I jumped out of the Colorado, it had been quite a few weeks since my last ride with PK at Daisy Hill Conservation Park and that didn’t end pretty! Last time we were here I bounced off a tree and hurtled into the forest landing on my side with a crushing blow and a stake in my right arm, the result, a trip to the emergency ward, after breakfast of course, and 8 stitches.
It was time to face my demons and get back on the GIANT horse that threw me!
After recent rains the trails had been washed clean. Daisy drains well so despite the heavy rains it was still solid under wheel and perfect for an early morning pedal.
As we made our way from the Duck Pond on Underwood Road up along 2nd Cummin to the Five-Ways it was nice to see a few Wallabies to welcome us back. It is so peaceful and their are not too many other bikes on the trails yet although I am sure it will be a busy day.
From the Five-ways it was a nice run down the Tunnel of Love, I was in the lead so this was my chance to pick the right line through the Rock Garden and make PK proud. My line was to the left as this seemed to be the shortest and most well worn path.
The Tunnel of Love continues down and through the fence line to become the Koala Trail, a nice flowing trail that you can really pick up some speed before again reaching the Stringy Bark fire trail link road.
Turning off the main trail we then headed up Ripley’s, an awesome single track climb through the open wooded forest. Daisy Hill is a special place and the forest can change from one side of the hill to the other providing plenty of variety and different riding conditions.

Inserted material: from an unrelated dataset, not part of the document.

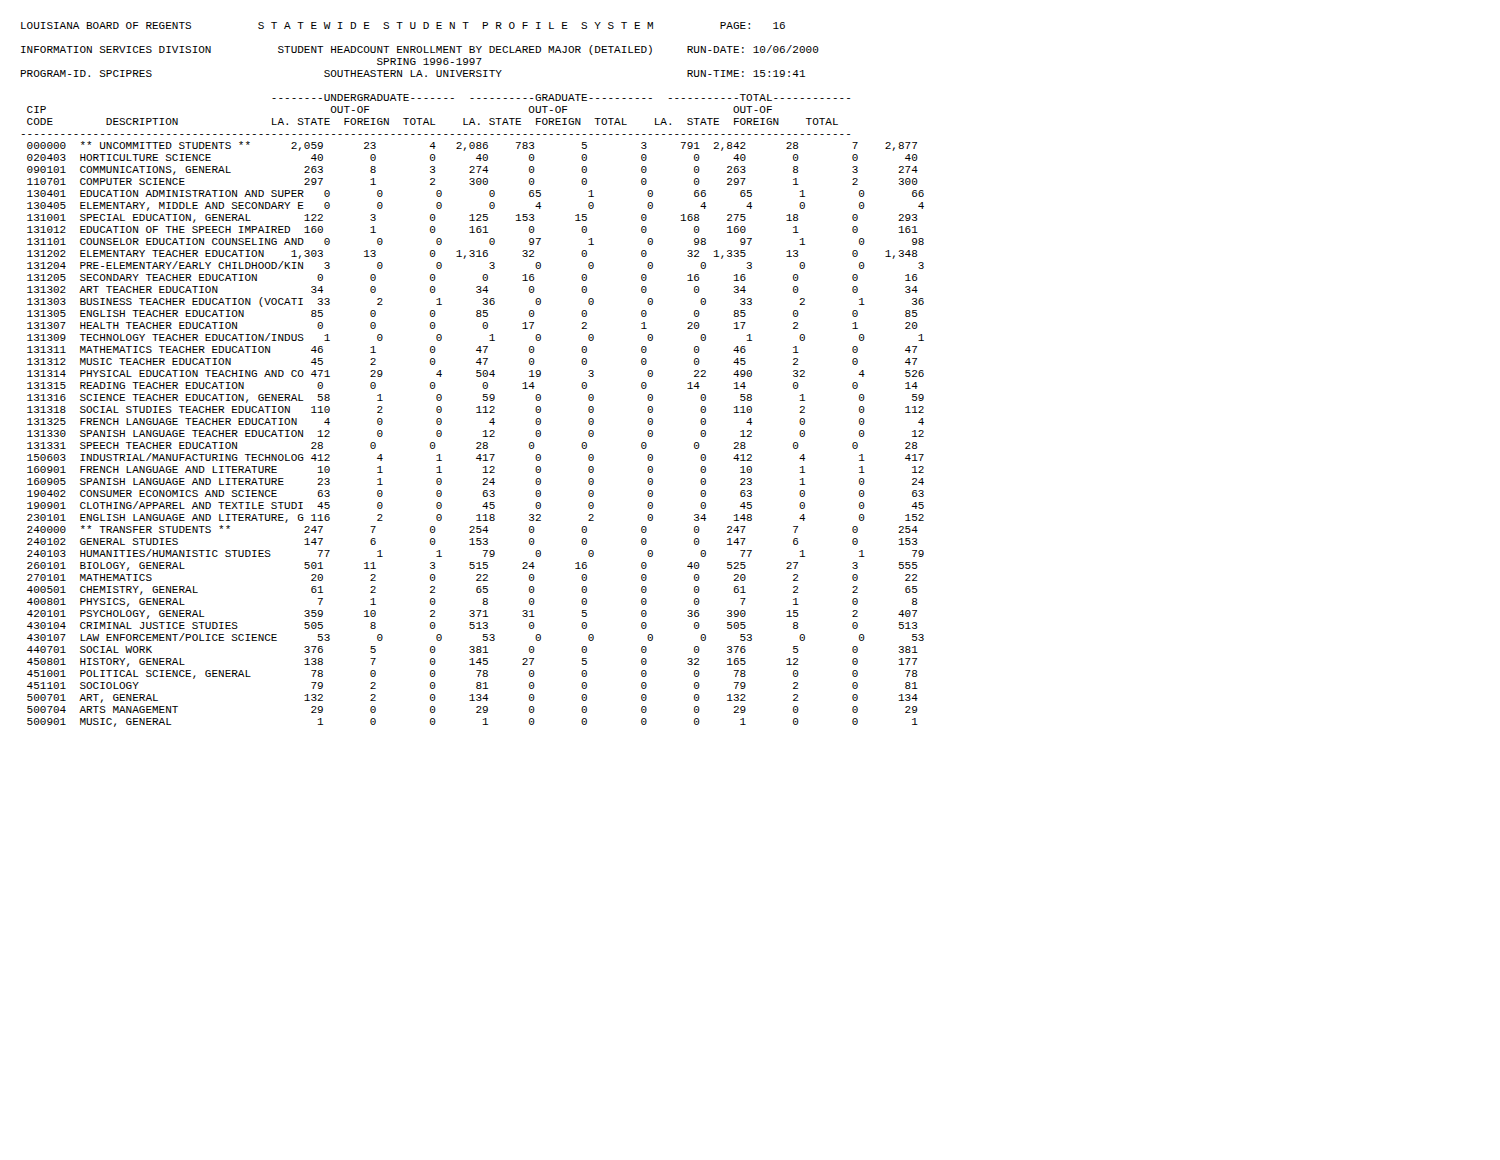LOUISIANA BOARD OF REGENTS S T A T E W I D E S T U D E N T P R O F I L E S Y S T E M PAGE: 16 INFORMATION SERVICES DIVISION STUDENT HEADCOUNT ENROLLMENT BY DECLARED MAJOR (DETAILED) RUN-DATE: 10/06/2000 SPRING 1996-1997 PROGRAM-ID. SPCIPRES SOUTHEASTERN LA. UNIVERSITY RUN-TIME: 15:19:41 --------UNDERGRADUATE------- ----------GRADUATE---------- -----------TOTAL------------ CIP OUT-OF OUT-OF OUT-OF CODE DESCRIPTION LA. STATE FOREIGN TOTAL LA. STATE FOREIGN TOTAL LA. STATE FOREIGN TOTAL ------------------------------------------------------------------------------------------------------------------------------ 000000 ** UNCOMMITTED STUDENTS ** 2,059 23 4 2,086 783 5 3 791 2,842 28 7 2,877 020403 HORTICULTURE SCIENCE 40 0 0 40 0 0 0 0 40 0 0 40 090101 COMMUNICATIONS, GENERAL 263 8 3 274 0 0 0 0 263 8 3 274 110701 COMPUTER SCIENCE 297 1 2 300 0 0 0 0 297 1 2 300 130401 EDUCATION ADMINISTRATION AND SUPER 0 0 0 0 65 1 0 66 65 1 0 66 130405 ELEMENTARY, MIDDLE AND SECONDARY E 0 0 0 0 4 0 0 4 4 0 0 4 131001 SPECIAL EDUCATION, GENERAL 122 3 0 125 153 15 0 168 275 18 0 293 131012 EDUCATION OF THE SPEECH IMPAIRED 160 1 0 161 0 0 0 0 160 1 0 161 131101 COUNSELOR EDUCATION COUNSELING AND 0 0 0 0 97 1 0 98 97 1 0 98 131202 ELEMENTARY TEACHER EDUCATION 1,303 13 0 1,316 32 0 0 32 1,335 13 0 1,348 131204 PRE-ELEMENTARY/EARLY CHILDHOOD/KIN 3 0 0 3 0 0 0 0 3 0 0 3 131205 SECONDARY TEACHER EDUCATION 0 0 0 0 16 0 0 16 16 0 0 16 131302 ART TEACHER EDUCATION 34 0 0 34 0 0 0 0 34 0 0 34 131303 BUSINESS TEACHER EDUCATION (VOCATI 33 2 1 36 0 0 0 0 33 2 1 36 131305 ENGLISH TEACHER EDUCATION 85 0 0 85 0 0 0 0 85 0 0 85 131307 HEALTH TEACHER EDUCATION 0 0 0 0 17 2 1 20 17 2 1 20 131309 TECHNOLOGY TEACHER EDUCATION/INDUS 1 0 0 1 0 0 0 0 1 0 0 1 131311 MATHEMATICS TEACHER EDUCATION 46 1 0 47 0 0 0 0 46 1 0 47 131312 MUSIC TEACHER EDUCATION 45 2 0 47 0 0 0 0 45 2 0 47 131314 PHYSICAL EDUCATION TEACHING AND CO 471 29 4 504 19 3 0 22 490 32 4 526 131315 READING TEACHER EDUCATION 0 0 0 0 14 0 0 14 14 0 0 14 131316 SCIENCE TEACHER EDUCATION, GENERAL 58 1 0 59 0 0 0 0 58 1 0 59 131318 SOCIAL STUDIES TEACHER EDUCATION 110 2 0 112 0 0 0 0 110 2 0 112 131325 FRENCH LANGUAGE TEACHER EDUCATION 4 0 0 4 0 0 0 0 4 0 0 4 131330 SPANISH LANGUAGE TEACHER EDUCATION 12 0 0 12 0 0 0 0 12 0 0 12 131331 SPEECH TEACHER EDUCATION 28 0 0 28 0 0 0 0 28 0 0 28 150603 INDUSTRIAL/MANUFACTURING TECHNOLOG 412 4 1 417 0 0 0 0 412 4 1 417 160901 FRENCH LANGUAGE AND LITERATURE 10 1 1 12 0 0 0 0 10 1 1 12 160905 SPANISH LANGUAGE AND LITERATURE 23 1 0 24 0 0 0 0 23 1 0 24 190402 CONSUMER ECONOMICS AND SCIENCE 63 0 0 63 0 0 0 0 63 0 0 63 190901 CLOTHING/APPAREL AND TEXTILE STUDI 45 0 0 45 0 0 0 0 45 0 0 45 230101 ENGLISH LANGUAGE AND LITERATURE, G 116 2 0 118 32 2 0 34 148 4 0 152 240000 ** TRANSFER STUDENTS ** 247 7 0 254 0 0 0 0 247 7 0 254 240102 GENERAL STUDIES 147 6 0 153 0 0 0 0 147 6 0 153 240103 HUMANITIES/HUMANISTIC STUDIES 77 1 1 79 0 0 0 0 77 1 1 79 260101 BIOLOGY, GENERAL 501 11 3 515 24 16 0 40 525 27 3 555 270101 MATHEMATICS 20 2 0 22 0 0 0 0 20 2 0 22 400501 CHEMISTRY, GENERAL 61 2 2 65 0 0 0 0 61 2 2 65 400801 PHYSICS, GENERAL 7 1 0 8 0 0 0 0 7 1 0 8 420101 PSYCHOLOGY, GENERAL 359 10 2 371 31 5 0 36 390 15 2 407 430104 CRIMINAL JUSTICE STUDIES 505 8 0 513 0 0 0 0 505 8 0 513 430107 LAW ENFORCEMENT/POLICE SCIENCE 53 0 0 53 0 0 0 0 53 0 0 53 440701 SOCIAL WORK 376 5 0 381 0 0 0 0 376 5 0 381 450801 HISTORY, GENERAL 138 7 0 145 27 5 0 32 165 12 0 177 451001 POLITICAL SCIENCE, GENERAL 78 0 0 78 0 0 0 0 78 0 0 78 451101 SOCIOLOGY 79 2 0 81 0 0 0 0 79 2 0 81 500701 ART, GENERAL 132 2 0 134 0 0 0 0 132 2 0 134 500704 ARTS MANAGEMENT 29 0 0 29 0 0 0 0 29 0 0 29 500901 MUSIC, GENERAL 1 0 0 1 0 0 0 0 1 0 0 1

At the end of Ripley’s, we decided to take a right hand turn and head up the short Gilligan’s trail, only 450m but a link we hadn’t ridden before so we thought we’d take a look. Linking again with the fire trail we headed back to the Five-Ways via the SpeedLink which is always a quick down hill run to the creek. The ride through the valley looks like a scene out of Jurassic Park, with the large ferns and the thick undergrowth.
Although the run down is free flowing and a short cut back to the Five-ways there is still a bit of climb back up. After about 12k’s of riding under the belt this climb can be quite challenging.
It was nice to reach the top and the cooling breeze at the Five-Ways was a welcome relief. After a short breather it was then down Possum Box, stopping briefly to visit the scene of the accident to see if I could find the culprit spear that caused all the damage to my right forearm last time I passed.
With Possum Box cleared without incident it was then just the short ride out through Mad Max and Choc Buddah back to the awaiting Colorado’s at the Duck Pond.
It had been a great first ride of the year on the Daisy Trails for Australia Day and after loading up the bikes it was time for the usual breakfast stop at the Rochedale Deli Cafe, a favourite among many of the riders after a active morning on the trails.